*How to complete this task*: The answer must be an exact reprint of the lines from the one with "nose: (78, 273)" through the final line of the data, with no pictures included.

Data for review: Begin

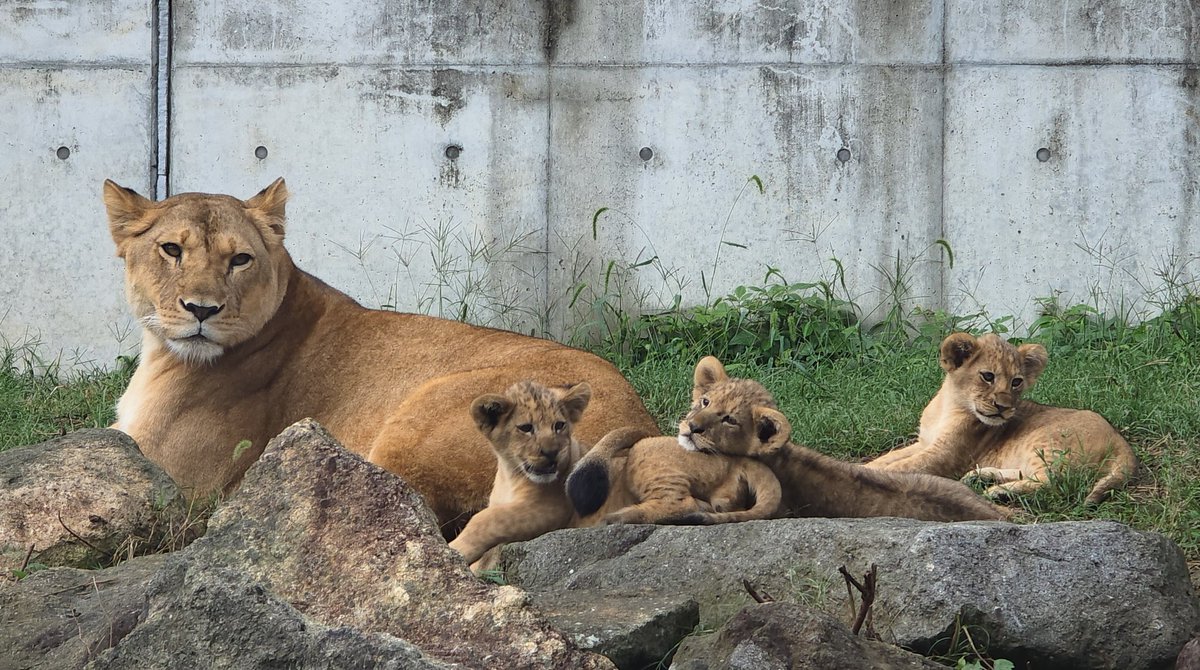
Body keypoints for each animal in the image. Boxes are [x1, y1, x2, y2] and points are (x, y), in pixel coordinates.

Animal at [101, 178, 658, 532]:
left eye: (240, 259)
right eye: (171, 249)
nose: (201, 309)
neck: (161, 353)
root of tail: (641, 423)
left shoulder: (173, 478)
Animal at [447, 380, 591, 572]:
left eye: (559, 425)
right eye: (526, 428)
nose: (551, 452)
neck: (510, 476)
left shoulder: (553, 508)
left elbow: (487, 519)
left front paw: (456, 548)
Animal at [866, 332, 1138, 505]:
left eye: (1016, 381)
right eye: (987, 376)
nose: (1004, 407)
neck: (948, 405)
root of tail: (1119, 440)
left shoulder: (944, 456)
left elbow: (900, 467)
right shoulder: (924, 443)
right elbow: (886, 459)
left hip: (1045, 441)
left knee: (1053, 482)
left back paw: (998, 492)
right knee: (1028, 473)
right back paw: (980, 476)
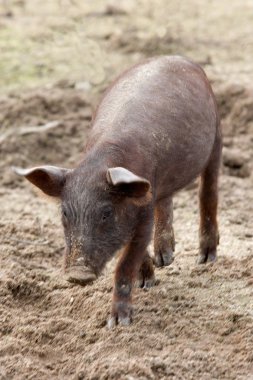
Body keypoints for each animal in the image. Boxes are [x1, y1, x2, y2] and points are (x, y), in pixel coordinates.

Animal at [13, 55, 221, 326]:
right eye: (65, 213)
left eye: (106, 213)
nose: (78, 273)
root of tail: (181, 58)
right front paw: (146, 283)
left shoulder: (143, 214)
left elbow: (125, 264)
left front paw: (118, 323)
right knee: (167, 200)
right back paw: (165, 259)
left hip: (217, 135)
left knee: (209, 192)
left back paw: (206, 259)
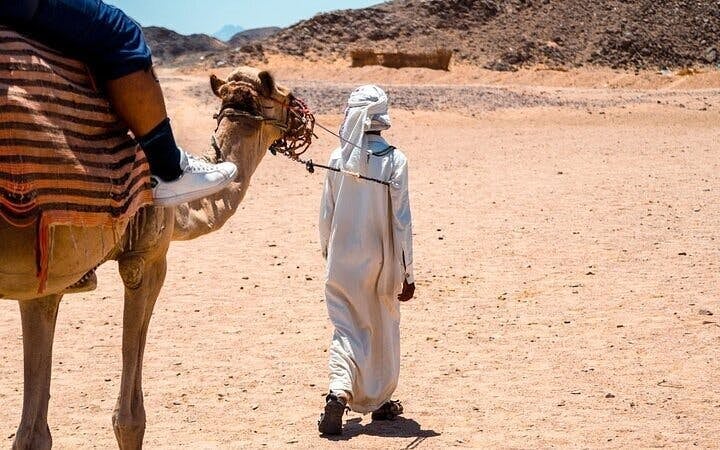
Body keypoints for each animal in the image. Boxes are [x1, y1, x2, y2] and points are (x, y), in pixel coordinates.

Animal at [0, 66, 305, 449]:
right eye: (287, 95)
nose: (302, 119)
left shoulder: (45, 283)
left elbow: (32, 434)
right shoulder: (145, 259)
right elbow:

Data for review: End

*Solution*:
nose: (78, 273)
root of tail: (181, 58)
right front paw: (146, 283)
left shoulder: (143, 214)
left elbow: (125, 264)
left front paw: (118, 323)
right knee: (167, 200)
right back paw: (165, 259)
left hip: (217, 135)
left knee: (209, 192)
left back paw: (206, 259)
Body keypoints for each animal in the image. Boxes are [x1, y1, x2, y2] and points are (x, y), in pixel coordinates.

Animal at [0, 66, 305, 449]:
right eye: (287, 95)
nose: (302, 119)
left shoulder: (45, 283)
left elbow: (32, 434)
right shoulder: (145, 259)
right elbow:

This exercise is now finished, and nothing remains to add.